Die zweite Entscheidung, die ich zum Wochenauftakt vorstelle, ist dann ein weiterer OLG-Beschluss zur EncroChat-Thematik und zwar der OLG Rostock, Beschl. v. 23.03.2021 – 20 Ws 70/21, den mir der Kollege Stehr aus Göppingen geschickt hat.

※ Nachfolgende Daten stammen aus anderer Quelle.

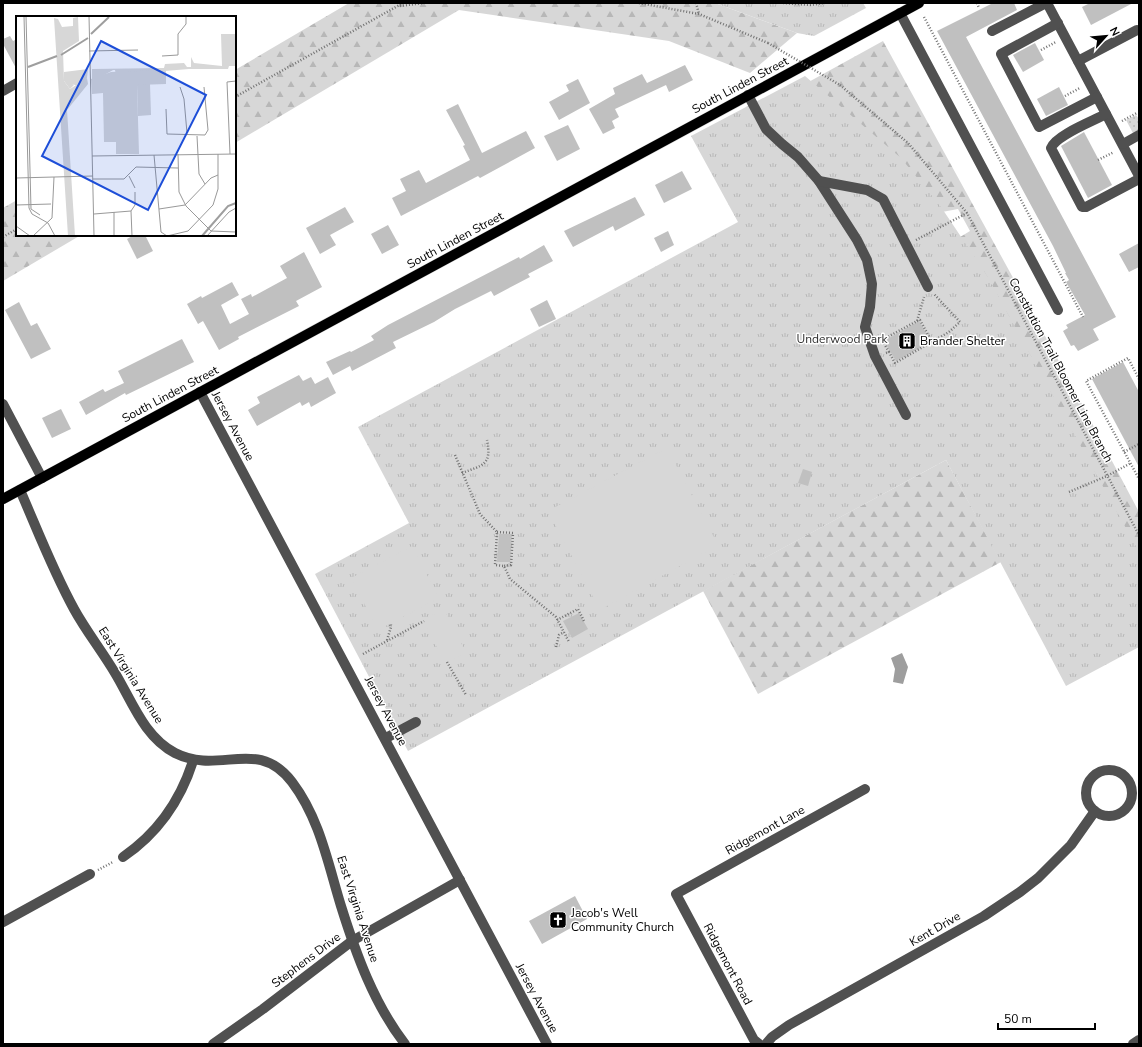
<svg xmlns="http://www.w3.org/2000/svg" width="1142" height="1047" viewBox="0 0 1142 1047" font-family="'Nunito Sans',sans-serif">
  <defs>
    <pattern id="grass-dots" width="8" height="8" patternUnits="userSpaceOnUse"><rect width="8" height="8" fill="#d7d7d7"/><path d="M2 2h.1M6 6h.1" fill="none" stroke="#b7b7b7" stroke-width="1.8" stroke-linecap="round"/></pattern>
    <pattern id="forest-firs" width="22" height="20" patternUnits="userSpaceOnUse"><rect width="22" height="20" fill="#d7d7d7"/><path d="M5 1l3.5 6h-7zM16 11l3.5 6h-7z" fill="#b7b7b7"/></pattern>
    <pattern id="park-tufts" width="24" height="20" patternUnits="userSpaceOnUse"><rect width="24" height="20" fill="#d7d7d7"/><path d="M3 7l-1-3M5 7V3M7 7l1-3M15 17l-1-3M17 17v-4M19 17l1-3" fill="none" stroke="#b7b7b7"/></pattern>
  </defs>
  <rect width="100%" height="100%" fill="#fff"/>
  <polygon fill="url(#grass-dots)" points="1136,115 1139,119 1139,132 1134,135 1126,120"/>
  <g fill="url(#forest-firs)">
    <polygon points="349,3 715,3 797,33 750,73 669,41 459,10 235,143 235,70"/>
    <polygon points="883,41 1067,376 1139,512 1139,616 937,251 970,231 958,209 942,212 785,95"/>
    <polygon points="17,200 17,235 81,235 3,281 3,208"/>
    <polygon points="946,460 1001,562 758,694 703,591"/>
  </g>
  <g fill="url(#park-tufts)">
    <polygon points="715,3 863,3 866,8 814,36 797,33"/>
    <polygon points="805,76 901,158 941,207 986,274 1139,552 1139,647 1066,686 946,460 408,751 315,574 409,523 358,427 738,222 691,136"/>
  </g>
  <g fill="#d7d7d7">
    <polygon points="667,448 718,545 600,610 548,511"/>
    <polygon points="412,546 439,598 378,630 351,578"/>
    <polygon points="444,609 466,653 445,663 423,620"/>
  </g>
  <polygon fill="#9e9e9e" points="902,653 908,667 903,684 893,682 895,669 891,658"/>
  <g fill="#c0c0c0">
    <polygon points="993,3 1014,3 1017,10 966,37 1116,317 1093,329 1099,340 1078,351 1074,345 1071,346 1063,331 1068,328 1066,325 1085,315 1066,282 1069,280 1065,273 1066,273 1053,246 937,31"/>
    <polygon points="1090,3 1133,3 1091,25 1082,7"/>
    <polygon points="10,36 13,41 17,39 17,70 3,44 3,39"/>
    <polygon points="1035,43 1044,60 1023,72 1013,55"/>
    <polygon points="685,65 693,80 669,92 666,85 615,109 619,117 612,121 615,128 603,134 589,109 615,94 613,88 642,74 647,83"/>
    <polygon points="578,79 590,103 559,120 549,102 569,91 566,85"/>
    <polygon points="1059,87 1068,105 1046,116 1037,99"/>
    <polygon points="458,104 482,153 526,131 535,148 480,178 478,176 401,216 392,198 406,191 400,179 419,170 426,183 470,160 463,146 465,145 446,110"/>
    <polygon points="568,125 580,149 557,161 544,136"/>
    <polygon points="1084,132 1112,185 1088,198 1061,146"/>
    <polygon points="682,171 692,189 664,203 655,185"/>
    <polygon points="635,197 645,215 615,231 613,226 573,247 564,231"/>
    <polygon points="345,207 354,222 330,235 336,245 320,254 306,228"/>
    <polygon points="388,225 399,245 382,254 371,234"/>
    <polygon points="668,231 674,245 661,252 654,238"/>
    <polygon points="134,235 145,235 153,251 137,259 127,239"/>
    <polygon points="1139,243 1139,267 1129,272 1119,254"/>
    <polygon points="544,245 553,261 528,274 530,277 494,296 491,291 455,309 434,322 393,342 396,348 352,371 350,366 333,375 326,362 350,351 351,352 374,340 371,336 388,325 519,257 520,259"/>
    <polygon points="304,252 322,287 296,301 299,306 238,337 239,339 219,350 203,321 198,324 187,304 201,296 202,298 232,282 239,295 221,305 230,324 249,314 241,299 251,294 252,297 287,278 280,266"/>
    <polygon points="547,300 556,319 539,327 530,309"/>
    <polygon points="19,302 31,326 37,323 51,349 31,359 5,310"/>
    <polygon points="919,321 931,342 896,361 884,341"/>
    <polygon points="182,339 194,362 126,395 125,393 86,415 79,402 103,389 105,392 124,383 118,371"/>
    <polygon points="1123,362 1139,392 1139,467 1092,379"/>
    <polygon points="299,375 303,381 311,377 315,384 328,377 336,393 311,407 309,402 302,406 300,402 257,426 248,410 260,403 257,397"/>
    <polygon points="61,409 71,429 52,438 42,418"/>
    <polygon points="803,469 812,472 808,486 798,483"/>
    <polygon points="499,534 512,534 510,562 497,562"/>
    <polygon points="579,613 588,629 572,638 563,621"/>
    <polygon points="575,896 587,919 542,944 529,921"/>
  </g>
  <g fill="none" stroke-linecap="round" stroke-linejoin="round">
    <defs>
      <polyline id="major" points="3,499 919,3"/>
    </defs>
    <use href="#major" stroke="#dbdbdb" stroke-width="11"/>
    <g stroke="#727272" stroke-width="2.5" stroke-dasharray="1 2" stroke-linecap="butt">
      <polyline points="639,3 699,14 768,43"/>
      <polyline points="696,3 699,14"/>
      <polyline points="783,3 810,5 824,3"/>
      <polyline points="977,3 979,8"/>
      <polyline points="400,6 423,3"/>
      <polyline points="924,17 1083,317"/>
      <polyline points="1041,50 1056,42"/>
      <polyline points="840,85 908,143 967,213 1139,535"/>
      <polyline points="1065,96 1080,88"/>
      <polyline points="235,97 403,3"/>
      <polyline points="1122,121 1137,113"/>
      <polyline points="1098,160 1114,152"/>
      <polyline points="3,237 17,229"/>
      <polyline points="916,240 967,213"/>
      <polyline points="917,321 920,320 932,342"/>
      <polyline points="889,352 882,340 917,321 924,297"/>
      <polyline points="886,353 889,352 895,363 949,332 960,322 934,294"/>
      <polyline points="1139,379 1128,358 1086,381 1139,479"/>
      <polyline points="1124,452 1139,444"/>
      <polyline points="455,455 480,514 497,532 495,565 504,566 510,579 556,617 569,642"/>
      <path d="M462,473C483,465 492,465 487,440"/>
      <polyline points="1069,492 1107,476 1131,463"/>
      <polyline points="497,532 513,533 511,565 504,566"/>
      <polyline points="557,620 578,609 584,621"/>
      <polyline points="387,640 391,627 390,624"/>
      <polyline points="556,647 559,635 564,632"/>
      <polyline points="363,654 424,621"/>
      <polyline points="447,662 466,695"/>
      <polyline points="98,870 113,862"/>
    </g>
    <g stroke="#505050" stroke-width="10">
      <polyline points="1047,3 1139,176"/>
      <polyline points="900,13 1058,310"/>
      <polyline points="1058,23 1001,54 1039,127 1097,97"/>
      <polyline points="992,31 1046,3"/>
      <polyline points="1078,61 1137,30"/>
      <polyline points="3,91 17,83"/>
      <polyline points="748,95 766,129 782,144 798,157 819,181 857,240 867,260 872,284 870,307 865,327 875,356 906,415"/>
      <path d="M1106,114C1093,121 1056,135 1051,148L1082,207H1086L1139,179"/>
      <polyline points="1123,144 1139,135"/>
      <polyline points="819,181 867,190 883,199 928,287"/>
      <polyline points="200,392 547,1044"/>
      <polyline points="3,404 42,478"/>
      <path d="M20,490C37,529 53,571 74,609C86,631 102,651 115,673C132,701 144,737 175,753C220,776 257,736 292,782C320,819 328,864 341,906C356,954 374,1004 405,1044"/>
      <polyline points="386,738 416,722"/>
      <circle cx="1109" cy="793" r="23"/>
      <path d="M123,857C158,833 180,802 193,761"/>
      <polyline points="3,922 90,874"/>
      <polyline points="213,1044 263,1009 352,941 460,880"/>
      <polyline points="759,1044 754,1040 676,894 865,789"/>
      <polyline points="766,1044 772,1037 789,1025 984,916 1020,892 1038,878 1071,845 1095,811"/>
      <polyline points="1133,1044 1139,1040"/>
    </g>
    <use href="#major" stroke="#000" stroke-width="10"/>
    <polyline stroke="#727272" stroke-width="2.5" stroke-dasharray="1 2" stroke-linecap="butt" points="768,43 840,85"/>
  </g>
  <defs>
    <symbol id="building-square" viewBox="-11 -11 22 22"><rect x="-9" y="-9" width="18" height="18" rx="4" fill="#000" stroke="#fff"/><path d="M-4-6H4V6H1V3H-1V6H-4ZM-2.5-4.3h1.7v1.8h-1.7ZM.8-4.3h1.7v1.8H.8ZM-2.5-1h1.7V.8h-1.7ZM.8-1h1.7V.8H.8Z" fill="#fff"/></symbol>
    <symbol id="church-square" viewBox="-11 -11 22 22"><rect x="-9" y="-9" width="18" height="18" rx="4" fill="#000" stroke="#fff"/><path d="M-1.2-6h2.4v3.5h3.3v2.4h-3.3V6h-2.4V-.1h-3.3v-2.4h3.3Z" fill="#fff"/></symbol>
  </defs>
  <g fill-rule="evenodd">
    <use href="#building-square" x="897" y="331" width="20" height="20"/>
    <use href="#church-square" x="548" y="910" width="20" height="20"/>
  </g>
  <g text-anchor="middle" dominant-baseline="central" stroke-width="3" stroke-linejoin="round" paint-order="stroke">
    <g font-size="12" fill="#000" stroke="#fff">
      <text transform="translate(740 85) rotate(-28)">South Linden Street</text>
      <text transform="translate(455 240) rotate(-28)">South Linden Street</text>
      <text transform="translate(1061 370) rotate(62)">Constitution Trail Bloomer Line Branch</text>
      <text transform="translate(170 394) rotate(-28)">South Linden Street</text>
      <text transform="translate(233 426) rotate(62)">Jersey Avenue</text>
      <text transform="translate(131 675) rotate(58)">East Virginia Avenue</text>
      <text transform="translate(386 711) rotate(62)">Jersey Avenue</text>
      <text transform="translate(765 830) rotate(-29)">Ridgemont Lane</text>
      <text transform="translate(358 909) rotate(72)">East Virginia Avenue</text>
      <text transform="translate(935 929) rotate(-30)">Kent Drive</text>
      <text transform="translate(306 960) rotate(-37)">Stephens Drive</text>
      <text transform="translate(728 964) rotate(62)">Ridgemont Road</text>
      <text transform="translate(537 998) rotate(62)">Jersey Avenue</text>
    </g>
    <g font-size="12" fill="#2e2e2e" stroke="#fff">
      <text x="842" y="339">Underwood Park</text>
    </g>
    <g font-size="12" fill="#000" stroke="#fff" text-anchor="start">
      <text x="920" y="341">Brander Shelter</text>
      <text x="571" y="913">Jacob's Well<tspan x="571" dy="14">Community Church</tspan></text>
    </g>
  </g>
  <g transform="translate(16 16)">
    <rect width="220" height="220" fill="#fff"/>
    <path d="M62,1L63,25L47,35L48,65L54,73L71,62L72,68L51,94L59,220H52L38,2L42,3L46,11L57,10V2ZM205,18H220V50H213L212,53H173L100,59L99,54H97L76,66V53L148,52L149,48L168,47L171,51H175V41L178,47L206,50ZM121,68H134L135,99L122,100Z" fill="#d7d7d7"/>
    <path d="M72,53L71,62L62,70L56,68L58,69L54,73L48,65V56ZM150,54V68L121,69L123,138H100V126H88L87,77L76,78L75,63L95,56Z" fill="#d7d7d7"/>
    <path d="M106,96H118V111H106Z" fill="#d7d7d7"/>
    <path fill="none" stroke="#9e9e9e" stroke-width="2" d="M75,18L93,1M45,39L72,22M12,51L41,40M186,220L212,190L220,187"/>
    <path fill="none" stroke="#999" stroke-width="1" d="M8,0L13,192L16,198L32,207L39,220M10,0L15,193L24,199M73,0L78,220M73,35L122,34M146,40L162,39V18L170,8V0M164,71L168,83L171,117M150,93L151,118L189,119L192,114L188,71M181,120L183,158L189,168M162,138L163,176L170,190L195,215L220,216M214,138L211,66L220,65M138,139L145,216L151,220L172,215L197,189L202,173V138M76,140L220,138M113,160L119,172M0,162L77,160M77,163H108L120,151L162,152M0,189L35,188M143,193L169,189L195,162L202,159M115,195L116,220M115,195L119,189V176M98,196V220M78,198L115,195M0,210L14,220M17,220L36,202L38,161M191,220L213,196L220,192"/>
    <path fill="#1d4ed8" fill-opacity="0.15" stroke="#1d4ed8" stroke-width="2" d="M85,25L190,79L132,194L26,140Z"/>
    <rect width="220" height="220" fill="none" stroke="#000" stroke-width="2"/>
  </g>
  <rect width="1142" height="1047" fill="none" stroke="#000000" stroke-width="8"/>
  <g transform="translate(1106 36) rotate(63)" stroke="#ffffff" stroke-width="3" paint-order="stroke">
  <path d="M0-3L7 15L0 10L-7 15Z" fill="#000000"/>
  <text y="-6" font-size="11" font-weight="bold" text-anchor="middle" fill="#000000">N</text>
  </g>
  <path d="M998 1023v6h97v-6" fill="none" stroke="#000000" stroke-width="2"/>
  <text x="1004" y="1023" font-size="12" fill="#000000" stroke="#ffffff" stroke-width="3" paint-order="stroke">50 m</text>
</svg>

Ergangen ist der Beschluss in einem BtM-Verfahren im Verfahren der weiteren (Haft)Beschwerde. Das OLG verwirft – und macht es sich dabei m.E. sehr einfach. Denn es führt zum dringenden Tatverdacht, bei dem ja die Frage der Verwertung von EncorChat-Erketnntnissen eine Rolle spielt, nur aus:
„Der dringende Tatverdacht (§ 112 Abs. 1 StPO) folgt aus den bislang gewonnenen, verwertbaren Beweismitteln. Schon die Verwendung eines Krypto-Handys der Fa. EncroChat deutet auf ein konspiratives Verhalten zur Begehung und Verdeckung von Straftaten hin (OLG Bremen, Beschluss vom 18.12.2020 – 1 Ws 166/20 – juris -). Soweit der Beschuldigte die Ansicht vertreten lässt, die EncroChat-Erkenntnisse und die darauf aufbauenden Beweisergebnisse seinen prozessrechtlich nicht verwertbar, teilt der Senat diese Auffassung nicht. Zur Vermeidung von Wiederholungen wird auf die Beschlussgründe des OLG Bremen (a.a.O.) und des Hanseatischen OLGG Hamburg vom 29.01.2021 — 1 Ws 2/21 — Bezug genommen. Den dort vertretenen Auffassungen schließt sich der Senat an. Zur Verwertbarkeit der Erkenntnisse ausländischer Ermittlungsbehörden (EncroChat) vgl. zudem Pauli, NStZ 2021, 146 (m.w.N.).“
„Sehr einfach“, man kann , ja man muss es anders nennen: M.E. ist das, was das OLG da macht so nicht hinnehmbar. Abgesehen davon, dass man sich gar nicht erst die Mühe macht eigene Gedanken zu Papieren zu bringen – man verweist nur auf OLG Bremen und OLG Hamburg, die beide auch hier Gegenstand der Berichterstattung waren (OLG Bremen, Beschl. v. 18.12.2020 – 1 Ws 166/20 und dazu VV I: Verwertung einer Überwachung der TK mit Krypto-Handys, oder: Stichwort “EncroChat” und OLG Hamburg, Beschl. v. 29.01.2021 – 1 Ws 2/21 und dazu EncroChat-Erkenntnisse, oder: Verwertbar, auch wenn “nicht mehr hinnehmbar rechtsstaatswidrig….”, ist auch die Aussage/Schlußfolgerung: Verwendung eines Krypto-Handys ==> dringender Tatverdacht nicht hinnehmbar. Denn damit wird m.E. dem Beschuldigten eine Art Beweislast auferlegt. Er muss sich von dem Verdacht entlasten. Aber: Nein, das muss er nicht. Ich denke, das würde in Karlsruhe kaum halten. Ganz schön „mutig“ das OLG, aber leider zu Lasten des Beschuldigten, der nach dem Beschluss den Eindruck haben muss, dass das OLG die erforderliche Einzelfallprüfung nicht vorgenommen hat.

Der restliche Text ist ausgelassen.